Saved entries:
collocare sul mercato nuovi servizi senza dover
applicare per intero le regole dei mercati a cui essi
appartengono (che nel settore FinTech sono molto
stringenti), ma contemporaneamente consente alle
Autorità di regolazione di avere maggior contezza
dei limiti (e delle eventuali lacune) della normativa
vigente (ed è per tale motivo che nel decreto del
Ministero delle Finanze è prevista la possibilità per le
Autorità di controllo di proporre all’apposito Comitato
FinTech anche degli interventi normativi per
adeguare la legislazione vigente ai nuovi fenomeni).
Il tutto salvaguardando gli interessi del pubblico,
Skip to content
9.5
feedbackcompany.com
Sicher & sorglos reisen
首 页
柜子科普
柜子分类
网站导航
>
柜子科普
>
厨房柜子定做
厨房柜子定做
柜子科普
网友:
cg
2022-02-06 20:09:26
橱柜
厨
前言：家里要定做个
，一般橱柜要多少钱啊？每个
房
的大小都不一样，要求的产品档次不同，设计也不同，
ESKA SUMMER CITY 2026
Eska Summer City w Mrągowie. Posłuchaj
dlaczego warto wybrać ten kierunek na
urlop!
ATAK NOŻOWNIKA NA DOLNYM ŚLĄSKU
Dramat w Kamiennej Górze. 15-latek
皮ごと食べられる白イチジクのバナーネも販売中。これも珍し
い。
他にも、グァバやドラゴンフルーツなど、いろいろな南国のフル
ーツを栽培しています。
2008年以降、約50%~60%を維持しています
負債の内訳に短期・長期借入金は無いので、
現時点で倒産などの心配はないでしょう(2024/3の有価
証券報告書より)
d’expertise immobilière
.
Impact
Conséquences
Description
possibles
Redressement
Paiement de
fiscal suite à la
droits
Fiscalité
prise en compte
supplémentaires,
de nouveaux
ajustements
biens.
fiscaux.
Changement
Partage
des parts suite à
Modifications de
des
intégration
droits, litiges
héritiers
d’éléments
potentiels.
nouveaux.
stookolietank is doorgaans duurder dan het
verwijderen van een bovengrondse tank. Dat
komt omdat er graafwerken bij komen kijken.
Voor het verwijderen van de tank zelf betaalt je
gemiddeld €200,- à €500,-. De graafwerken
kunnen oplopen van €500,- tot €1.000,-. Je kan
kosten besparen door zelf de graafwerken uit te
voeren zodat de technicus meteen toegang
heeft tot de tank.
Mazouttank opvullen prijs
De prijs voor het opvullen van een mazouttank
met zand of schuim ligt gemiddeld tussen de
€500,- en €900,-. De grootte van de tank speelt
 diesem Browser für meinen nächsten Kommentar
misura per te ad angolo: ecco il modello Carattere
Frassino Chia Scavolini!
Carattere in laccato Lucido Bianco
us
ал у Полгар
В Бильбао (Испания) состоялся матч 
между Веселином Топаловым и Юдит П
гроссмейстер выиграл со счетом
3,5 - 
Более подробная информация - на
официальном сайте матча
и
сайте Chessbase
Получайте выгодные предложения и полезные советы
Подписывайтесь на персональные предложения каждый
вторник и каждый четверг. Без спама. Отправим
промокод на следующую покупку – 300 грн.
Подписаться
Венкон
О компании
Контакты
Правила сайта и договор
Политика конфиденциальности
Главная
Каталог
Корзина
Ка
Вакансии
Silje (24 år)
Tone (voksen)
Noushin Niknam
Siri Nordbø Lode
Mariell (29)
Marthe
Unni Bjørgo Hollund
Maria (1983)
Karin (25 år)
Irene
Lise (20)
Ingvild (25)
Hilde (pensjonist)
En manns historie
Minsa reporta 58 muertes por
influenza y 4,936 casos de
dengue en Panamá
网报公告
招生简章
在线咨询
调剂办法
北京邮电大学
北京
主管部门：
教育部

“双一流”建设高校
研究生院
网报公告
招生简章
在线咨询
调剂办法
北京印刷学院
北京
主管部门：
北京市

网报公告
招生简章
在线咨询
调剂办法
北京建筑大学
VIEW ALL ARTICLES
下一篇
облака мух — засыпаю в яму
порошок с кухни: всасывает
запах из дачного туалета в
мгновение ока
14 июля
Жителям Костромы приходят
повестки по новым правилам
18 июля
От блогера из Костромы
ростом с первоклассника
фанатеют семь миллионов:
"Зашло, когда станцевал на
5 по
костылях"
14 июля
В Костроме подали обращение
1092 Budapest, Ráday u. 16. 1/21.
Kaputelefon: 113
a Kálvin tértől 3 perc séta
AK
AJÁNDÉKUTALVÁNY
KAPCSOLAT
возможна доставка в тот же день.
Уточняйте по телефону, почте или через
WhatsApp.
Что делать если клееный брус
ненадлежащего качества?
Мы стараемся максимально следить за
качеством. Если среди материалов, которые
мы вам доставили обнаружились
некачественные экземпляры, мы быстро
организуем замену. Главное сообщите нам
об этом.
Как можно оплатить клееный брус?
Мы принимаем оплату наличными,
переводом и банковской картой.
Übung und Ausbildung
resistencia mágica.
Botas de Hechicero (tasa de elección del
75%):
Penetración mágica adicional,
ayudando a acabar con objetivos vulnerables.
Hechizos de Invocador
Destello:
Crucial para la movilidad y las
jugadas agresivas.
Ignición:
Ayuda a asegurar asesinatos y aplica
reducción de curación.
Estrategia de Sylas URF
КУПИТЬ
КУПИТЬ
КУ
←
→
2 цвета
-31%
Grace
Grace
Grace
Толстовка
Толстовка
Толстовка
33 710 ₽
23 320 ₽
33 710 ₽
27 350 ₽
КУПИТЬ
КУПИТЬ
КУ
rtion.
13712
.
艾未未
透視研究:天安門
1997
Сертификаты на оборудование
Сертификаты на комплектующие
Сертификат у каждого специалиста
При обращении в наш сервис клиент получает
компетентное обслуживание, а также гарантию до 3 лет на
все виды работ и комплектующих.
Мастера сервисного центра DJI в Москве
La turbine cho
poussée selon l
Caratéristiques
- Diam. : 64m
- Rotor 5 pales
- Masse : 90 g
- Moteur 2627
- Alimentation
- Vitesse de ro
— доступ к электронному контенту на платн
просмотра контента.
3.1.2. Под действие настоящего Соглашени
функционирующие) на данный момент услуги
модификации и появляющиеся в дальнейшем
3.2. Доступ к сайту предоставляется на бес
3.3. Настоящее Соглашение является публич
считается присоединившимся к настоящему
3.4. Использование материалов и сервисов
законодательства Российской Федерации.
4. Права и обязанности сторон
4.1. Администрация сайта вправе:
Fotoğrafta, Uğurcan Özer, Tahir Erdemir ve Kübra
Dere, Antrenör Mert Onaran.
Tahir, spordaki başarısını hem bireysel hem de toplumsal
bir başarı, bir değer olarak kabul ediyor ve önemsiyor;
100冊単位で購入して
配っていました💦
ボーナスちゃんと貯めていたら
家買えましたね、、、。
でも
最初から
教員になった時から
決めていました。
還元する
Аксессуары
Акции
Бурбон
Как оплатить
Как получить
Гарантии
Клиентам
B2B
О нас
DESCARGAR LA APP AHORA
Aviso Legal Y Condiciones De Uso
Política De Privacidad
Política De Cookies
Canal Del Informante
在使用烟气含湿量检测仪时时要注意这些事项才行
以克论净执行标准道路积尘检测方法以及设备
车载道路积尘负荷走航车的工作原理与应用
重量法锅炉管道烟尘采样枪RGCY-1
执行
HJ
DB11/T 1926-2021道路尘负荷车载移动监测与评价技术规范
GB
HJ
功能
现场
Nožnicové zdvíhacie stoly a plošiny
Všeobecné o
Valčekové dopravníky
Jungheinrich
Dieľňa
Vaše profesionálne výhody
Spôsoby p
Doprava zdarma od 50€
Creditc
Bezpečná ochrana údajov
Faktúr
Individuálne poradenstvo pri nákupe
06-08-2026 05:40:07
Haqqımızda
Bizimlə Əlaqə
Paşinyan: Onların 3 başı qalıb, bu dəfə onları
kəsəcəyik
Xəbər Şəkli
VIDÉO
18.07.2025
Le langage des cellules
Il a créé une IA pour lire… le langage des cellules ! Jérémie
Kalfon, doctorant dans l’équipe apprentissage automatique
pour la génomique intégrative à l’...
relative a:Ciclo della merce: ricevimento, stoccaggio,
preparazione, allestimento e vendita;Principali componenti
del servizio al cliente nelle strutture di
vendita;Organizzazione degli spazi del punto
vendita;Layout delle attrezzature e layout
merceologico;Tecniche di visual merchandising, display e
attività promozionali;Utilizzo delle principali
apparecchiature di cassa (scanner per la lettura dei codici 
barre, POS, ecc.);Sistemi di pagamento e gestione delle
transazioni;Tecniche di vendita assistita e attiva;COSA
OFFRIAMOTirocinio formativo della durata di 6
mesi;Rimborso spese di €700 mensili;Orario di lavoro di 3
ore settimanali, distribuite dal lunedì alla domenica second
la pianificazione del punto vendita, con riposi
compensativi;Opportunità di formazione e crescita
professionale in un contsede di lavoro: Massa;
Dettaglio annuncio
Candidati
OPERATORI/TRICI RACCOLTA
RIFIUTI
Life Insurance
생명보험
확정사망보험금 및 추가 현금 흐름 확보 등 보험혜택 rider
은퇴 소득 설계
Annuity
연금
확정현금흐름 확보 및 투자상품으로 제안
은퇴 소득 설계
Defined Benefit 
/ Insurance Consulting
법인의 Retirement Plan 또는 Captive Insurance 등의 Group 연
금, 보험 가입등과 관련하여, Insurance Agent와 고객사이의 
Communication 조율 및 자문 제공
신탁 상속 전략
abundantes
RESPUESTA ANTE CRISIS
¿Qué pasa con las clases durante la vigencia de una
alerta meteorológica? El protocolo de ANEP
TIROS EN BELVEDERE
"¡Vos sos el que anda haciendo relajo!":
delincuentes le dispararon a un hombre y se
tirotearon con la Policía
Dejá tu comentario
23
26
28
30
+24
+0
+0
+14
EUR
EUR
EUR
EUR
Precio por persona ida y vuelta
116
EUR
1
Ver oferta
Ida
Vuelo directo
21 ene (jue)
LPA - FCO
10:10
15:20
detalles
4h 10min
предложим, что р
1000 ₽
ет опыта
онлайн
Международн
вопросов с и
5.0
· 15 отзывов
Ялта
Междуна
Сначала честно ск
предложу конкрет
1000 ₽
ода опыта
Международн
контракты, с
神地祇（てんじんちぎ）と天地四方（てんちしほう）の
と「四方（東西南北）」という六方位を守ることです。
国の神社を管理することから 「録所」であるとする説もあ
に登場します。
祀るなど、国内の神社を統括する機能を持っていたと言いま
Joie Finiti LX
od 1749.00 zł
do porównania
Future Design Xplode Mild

**Instructions for the task**. Taking the entries above, write out exactly the lines starting with the line containing "Modifications de" and going on through the line containing "Hilde (pensjonist)", both included, and nothing else.

**Solution for this problem**.
Modifications de
des
intégration
droits, litiges
héritiers
d’éléments
potentiels.
nouveaux.
stookolietank is doorgaans duurder dan het
verwijderen van een bovengrondse tank. Dat
komt omdat er graafwerken bij komen kijken.
Voor het verwijderen van de tank zelf betaalt je
gemiddeld €200,- à €500,-. De graafwerken
kunnen oplopen van €500,- tot €1.000,-. Je kan
kosten besparen door zelf de graafwerken uit te
voeren zodat de technicus meteen toegang
heeft tot de tank.
Mazouttank opvullen prijs
De prijs voor het opvullen van een mazouttank
met zand of schuim ligt gemiddeld tussen de
€500,- en €900,-. De grootte van de tank speelt
 diesem Browser für meinen nächsten Kommentar
misura per te ad angolo: ecco il modello Carattere
Frassino Chia Scavolini!
Carattere in laccato Lucido Bianco
us
ал у Полгар
В Бильбао (Испания) состоялся матч 
между Веселином Топаловым и Юдит П
гроссмейстер выиграл со счетом
3,5 - 
Более подробная информация - на
официальном сайте матча
и
сайте Chessbase
Получайте выгодные предложения и полезные советы
Подписывайтесь на персональные предложения каждый
вторник и каждый четверг. Без спама. Отправим
промокод на следующую покупку – 300 грн.
Подписаться
Венкон
О компании
Контакты
Правила сайта и договор
Политика конфиденциальности
Главная
Каталог
Корзина
Ка
Вакансии
Silje (24 år)
Tone (voksen)
Noushin Niknam
Siri Nordbø Lode
Mariell (29)
Marthe
Unni Bjørgo Hollund
Maria (1983)
Karin (25 år)
Irene
Lise (20)
Ingvild (25)
Hilde (pensjonist)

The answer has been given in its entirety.